:: Source material

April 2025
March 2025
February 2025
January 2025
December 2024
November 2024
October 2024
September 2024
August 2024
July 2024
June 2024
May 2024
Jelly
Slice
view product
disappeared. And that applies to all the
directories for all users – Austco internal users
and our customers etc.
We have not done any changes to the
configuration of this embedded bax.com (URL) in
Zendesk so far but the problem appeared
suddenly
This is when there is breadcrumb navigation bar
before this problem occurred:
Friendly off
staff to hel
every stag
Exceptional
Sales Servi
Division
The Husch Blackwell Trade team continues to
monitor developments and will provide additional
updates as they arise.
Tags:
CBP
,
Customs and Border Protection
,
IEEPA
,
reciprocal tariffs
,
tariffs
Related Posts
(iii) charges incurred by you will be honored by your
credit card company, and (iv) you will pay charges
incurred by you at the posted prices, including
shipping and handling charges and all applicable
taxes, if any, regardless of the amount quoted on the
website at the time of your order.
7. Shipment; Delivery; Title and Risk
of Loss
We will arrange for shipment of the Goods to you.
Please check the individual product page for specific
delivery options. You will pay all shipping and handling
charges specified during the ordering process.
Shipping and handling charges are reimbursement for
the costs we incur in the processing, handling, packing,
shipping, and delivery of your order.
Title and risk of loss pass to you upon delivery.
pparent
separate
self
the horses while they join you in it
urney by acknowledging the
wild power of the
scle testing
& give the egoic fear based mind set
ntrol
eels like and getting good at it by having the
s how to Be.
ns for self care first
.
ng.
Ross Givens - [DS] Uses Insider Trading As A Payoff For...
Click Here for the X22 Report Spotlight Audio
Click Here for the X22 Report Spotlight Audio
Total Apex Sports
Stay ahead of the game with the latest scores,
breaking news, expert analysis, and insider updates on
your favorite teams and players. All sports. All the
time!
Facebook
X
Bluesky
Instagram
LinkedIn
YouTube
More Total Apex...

::::

Required work: Return every record, word for word.

Reply:
April 2025
March 2025
February 2025
January 2025
December 2024
November 2024
October 2024
September 2024
August 2024
July 2024
June 2024
May 2024
Jelly
Slice
view product
disappeared. And that applies to all the
directories for all users – Austco internal users
and our customers etc.
We have not done any changes to the
configuration of this embedded bax.com (URL) in
Zendesk so far but the problem appeared
suddenly
This is when there is breadcrumb navigation bar
before this problem occurred:
Friendly off
staff to hel
every stag
Exceptional
Sales Servi
Division
The Husch Blackwell Trade team continues to
monitor developments and will provide additional
updates as they arise.
Tags:
CBP
,
Customs and Border Protection
,
IEEPA
,
reciprocal tariffs
,
tariffs
Related Posts
(iii) charges incurred by you will be honored by your
credit card company, and (iv) you will pay charges
incurred by you at the posted prices, including
shipping and handling charges and all applicable
taxes, if any, regardless of the amount quoted on the
website at the time of your order.
7. Shipment; Delivery; Title and Risk
of Loss
We will arrange for shipment of the Goods to you.
Please check the individual product page for specific
delivery options. You will pay all shipping and handling
charges specified during the ordering process.
Shipping and handling charges are reimbursement for
the costs we incur in the processing, handling, packing,
shipping, and delivery of your order.
Title and risk of loss pass to you upon delivery.
pparent
separate
self
the horses while they join you in it
urney by acknowledging the
wild power of the
scle testing
& give the egoic fear based mind set
ntrol
eels like and getting good at it by having the
s how to Be.
ns for self care first
.
ng.
Ross Givens - [DS] Uses Insider Trading As A Payoff For...
Click Here for the X22 Report Spotlight Audio
Click Here for the X22 Report Spotlight Audio
Total Apex Sports
Stay ahead of the game with the latest scores,
breaking news, expert analysis, and insider updates on
your favorite teams and players. All sports. All the
time!
Facebook
X
Bluesky
Instagram
LinkedIn
YouTube
More Total Apex...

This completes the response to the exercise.